**EXERCISE**
Please copy every line from the following entries in which the word "controller" appears.

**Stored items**
--- --- ---

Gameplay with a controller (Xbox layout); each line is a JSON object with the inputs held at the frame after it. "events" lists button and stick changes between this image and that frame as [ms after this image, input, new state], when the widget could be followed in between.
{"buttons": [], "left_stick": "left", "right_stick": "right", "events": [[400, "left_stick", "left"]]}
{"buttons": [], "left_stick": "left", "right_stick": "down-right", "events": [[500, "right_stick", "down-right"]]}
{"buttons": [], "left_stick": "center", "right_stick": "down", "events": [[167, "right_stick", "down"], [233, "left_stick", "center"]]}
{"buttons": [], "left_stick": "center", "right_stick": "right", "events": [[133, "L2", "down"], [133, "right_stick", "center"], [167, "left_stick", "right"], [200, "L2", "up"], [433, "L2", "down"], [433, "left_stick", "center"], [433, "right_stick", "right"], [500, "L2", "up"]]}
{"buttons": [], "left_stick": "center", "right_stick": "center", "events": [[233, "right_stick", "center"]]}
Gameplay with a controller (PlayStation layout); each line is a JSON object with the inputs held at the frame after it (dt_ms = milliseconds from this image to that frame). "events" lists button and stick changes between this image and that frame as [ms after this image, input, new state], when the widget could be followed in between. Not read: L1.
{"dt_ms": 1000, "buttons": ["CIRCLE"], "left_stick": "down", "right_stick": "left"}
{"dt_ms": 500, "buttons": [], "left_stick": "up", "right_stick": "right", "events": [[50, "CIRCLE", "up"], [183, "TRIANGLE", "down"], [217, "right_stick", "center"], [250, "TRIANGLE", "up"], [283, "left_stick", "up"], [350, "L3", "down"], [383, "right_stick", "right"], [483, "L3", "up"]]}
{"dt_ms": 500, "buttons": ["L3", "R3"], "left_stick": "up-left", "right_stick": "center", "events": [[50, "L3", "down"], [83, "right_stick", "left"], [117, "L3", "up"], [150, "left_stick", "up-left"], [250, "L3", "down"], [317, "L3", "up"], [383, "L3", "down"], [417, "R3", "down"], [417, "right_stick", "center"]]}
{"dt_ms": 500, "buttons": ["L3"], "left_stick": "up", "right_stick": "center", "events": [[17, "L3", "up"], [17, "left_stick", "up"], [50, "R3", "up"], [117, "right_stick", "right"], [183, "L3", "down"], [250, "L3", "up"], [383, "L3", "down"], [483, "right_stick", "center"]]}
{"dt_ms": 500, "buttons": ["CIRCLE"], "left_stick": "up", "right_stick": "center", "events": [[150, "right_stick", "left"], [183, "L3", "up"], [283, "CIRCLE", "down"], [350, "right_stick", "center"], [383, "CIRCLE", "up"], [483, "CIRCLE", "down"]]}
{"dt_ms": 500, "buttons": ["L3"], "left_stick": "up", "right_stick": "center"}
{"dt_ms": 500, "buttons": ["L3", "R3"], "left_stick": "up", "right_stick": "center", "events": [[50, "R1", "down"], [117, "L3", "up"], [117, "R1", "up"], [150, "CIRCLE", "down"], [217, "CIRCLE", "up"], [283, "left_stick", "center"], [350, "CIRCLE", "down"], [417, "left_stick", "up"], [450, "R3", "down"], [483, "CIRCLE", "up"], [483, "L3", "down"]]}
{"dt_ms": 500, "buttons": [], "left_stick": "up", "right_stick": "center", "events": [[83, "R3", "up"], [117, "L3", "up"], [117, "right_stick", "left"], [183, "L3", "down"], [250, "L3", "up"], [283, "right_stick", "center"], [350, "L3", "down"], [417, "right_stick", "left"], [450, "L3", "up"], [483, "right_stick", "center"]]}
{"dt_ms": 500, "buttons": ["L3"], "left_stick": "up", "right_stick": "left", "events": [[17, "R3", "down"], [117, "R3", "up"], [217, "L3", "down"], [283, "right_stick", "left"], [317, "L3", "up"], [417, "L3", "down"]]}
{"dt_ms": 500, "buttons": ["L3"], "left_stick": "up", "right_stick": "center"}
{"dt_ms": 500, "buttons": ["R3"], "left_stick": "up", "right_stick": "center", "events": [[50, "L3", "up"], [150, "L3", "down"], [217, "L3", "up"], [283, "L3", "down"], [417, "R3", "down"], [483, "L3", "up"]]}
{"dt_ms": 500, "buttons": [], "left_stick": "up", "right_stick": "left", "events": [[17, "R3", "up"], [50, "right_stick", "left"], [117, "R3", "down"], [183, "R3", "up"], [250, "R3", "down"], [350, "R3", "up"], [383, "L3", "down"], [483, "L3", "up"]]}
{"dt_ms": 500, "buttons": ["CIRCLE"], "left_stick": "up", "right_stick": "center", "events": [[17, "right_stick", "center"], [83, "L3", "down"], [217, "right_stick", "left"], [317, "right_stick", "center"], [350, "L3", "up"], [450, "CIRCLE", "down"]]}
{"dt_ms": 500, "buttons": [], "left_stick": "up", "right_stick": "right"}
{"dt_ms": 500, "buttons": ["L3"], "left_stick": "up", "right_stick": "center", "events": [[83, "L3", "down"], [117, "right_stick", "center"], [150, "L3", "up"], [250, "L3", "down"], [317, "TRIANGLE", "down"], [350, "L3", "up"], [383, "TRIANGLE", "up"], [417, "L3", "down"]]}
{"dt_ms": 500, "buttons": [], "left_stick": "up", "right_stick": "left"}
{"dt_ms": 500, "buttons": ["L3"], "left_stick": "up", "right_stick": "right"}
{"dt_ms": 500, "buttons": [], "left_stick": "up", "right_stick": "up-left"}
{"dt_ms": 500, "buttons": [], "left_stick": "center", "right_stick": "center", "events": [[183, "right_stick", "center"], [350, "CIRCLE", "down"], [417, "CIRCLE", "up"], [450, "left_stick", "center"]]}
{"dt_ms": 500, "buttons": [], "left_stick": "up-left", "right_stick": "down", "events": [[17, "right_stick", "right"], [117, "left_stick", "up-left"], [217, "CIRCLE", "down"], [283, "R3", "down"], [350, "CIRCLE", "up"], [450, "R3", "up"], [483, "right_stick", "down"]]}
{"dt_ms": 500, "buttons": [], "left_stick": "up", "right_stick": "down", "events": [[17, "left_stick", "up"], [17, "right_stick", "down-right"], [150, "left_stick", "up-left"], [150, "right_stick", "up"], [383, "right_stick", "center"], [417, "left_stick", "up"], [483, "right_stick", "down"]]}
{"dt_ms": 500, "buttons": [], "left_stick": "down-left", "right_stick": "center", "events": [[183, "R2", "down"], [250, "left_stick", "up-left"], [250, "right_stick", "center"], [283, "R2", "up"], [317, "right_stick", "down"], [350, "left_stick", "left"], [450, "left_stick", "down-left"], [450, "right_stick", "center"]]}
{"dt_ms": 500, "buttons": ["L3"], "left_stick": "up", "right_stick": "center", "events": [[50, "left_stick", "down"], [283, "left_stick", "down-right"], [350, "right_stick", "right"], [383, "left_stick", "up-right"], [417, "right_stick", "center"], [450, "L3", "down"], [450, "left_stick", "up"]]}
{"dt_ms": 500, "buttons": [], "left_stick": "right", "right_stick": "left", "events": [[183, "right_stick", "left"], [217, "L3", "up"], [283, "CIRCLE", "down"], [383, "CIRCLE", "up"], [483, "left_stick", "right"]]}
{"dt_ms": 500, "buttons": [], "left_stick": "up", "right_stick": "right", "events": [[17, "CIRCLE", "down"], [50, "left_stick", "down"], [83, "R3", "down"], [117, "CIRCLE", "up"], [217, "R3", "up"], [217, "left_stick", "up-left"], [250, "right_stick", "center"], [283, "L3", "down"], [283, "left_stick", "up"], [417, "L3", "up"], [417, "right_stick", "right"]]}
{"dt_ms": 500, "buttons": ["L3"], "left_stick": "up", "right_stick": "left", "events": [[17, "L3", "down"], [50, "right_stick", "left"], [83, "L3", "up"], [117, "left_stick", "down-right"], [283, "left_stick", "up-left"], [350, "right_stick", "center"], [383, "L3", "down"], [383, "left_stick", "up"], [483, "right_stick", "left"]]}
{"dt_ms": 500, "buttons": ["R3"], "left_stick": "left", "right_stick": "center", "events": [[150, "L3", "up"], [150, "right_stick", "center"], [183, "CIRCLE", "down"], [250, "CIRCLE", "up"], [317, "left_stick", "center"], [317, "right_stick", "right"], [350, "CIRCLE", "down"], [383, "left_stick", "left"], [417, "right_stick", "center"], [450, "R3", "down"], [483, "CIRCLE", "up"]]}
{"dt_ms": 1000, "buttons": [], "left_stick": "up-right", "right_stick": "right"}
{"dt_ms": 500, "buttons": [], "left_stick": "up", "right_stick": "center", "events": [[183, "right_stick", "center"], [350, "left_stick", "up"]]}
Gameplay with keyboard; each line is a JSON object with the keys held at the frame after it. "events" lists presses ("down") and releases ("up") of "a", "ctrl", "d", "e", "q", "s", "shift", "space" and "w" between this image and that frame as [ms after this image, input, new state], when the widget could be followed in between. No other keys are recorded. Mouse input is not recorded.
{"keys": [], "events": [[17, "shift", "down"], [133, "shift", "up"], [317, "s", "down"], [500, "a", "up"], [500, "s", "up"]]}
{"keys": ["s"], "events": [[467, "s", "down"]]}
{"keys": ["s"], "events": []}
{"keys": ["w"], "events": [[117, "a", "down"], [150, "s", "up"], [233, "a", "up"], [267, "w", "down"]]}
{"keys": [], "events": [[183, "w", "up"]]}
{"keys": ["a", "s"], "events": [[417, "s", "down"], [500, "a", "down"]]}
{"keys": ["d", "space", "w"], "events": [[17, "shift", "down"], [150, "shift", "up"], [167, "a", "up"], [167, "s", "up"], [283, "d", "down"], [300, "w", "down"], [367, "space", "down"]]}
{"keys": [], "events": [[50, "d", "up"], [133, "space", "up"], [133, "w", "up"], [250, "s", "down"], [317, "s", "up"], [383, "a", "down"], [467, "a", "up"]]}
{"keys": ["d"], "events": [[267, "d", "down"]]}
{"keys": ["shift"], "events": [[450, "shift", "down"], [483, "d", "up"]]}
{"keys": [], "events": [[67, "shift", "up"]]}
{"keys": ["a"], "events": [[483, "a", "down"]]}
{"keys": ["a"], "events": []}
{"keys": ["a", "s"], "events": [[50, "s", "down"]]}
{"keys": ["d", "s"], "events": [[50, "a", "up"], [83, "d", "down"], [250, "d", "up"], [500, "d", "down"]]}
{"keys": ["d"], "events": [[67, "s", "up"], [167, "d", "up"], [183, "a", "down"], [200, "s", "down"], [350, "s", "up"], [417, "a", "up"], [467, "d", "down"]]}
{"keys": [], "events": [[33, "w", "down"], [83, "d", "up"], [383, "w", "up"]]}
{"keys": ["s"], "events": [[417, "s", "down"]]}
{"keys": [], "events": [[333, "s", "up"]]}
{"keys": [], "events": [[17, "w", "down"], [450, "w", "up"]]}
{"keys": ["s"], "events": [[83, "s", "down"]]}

--- --- ---

**ANSWER SECTION**
Gameplay with a controller (Xbox layout); each line is a JSON object with the inputs held at the frame after it. "events" lists button and stick changes between this image and that frame as [ms after this image, input, new state], when the widget could be followed in between.
Gameplay with a controller (PlayStation layout); each line is a JSON object with the inputs held at the frame after it (dt_ms = milliseconds from this image to that frame). "events" lists button and stick changes between this image and that frame as [ms after this image, input, new state], when the widget could be followed in between. Not read: L1.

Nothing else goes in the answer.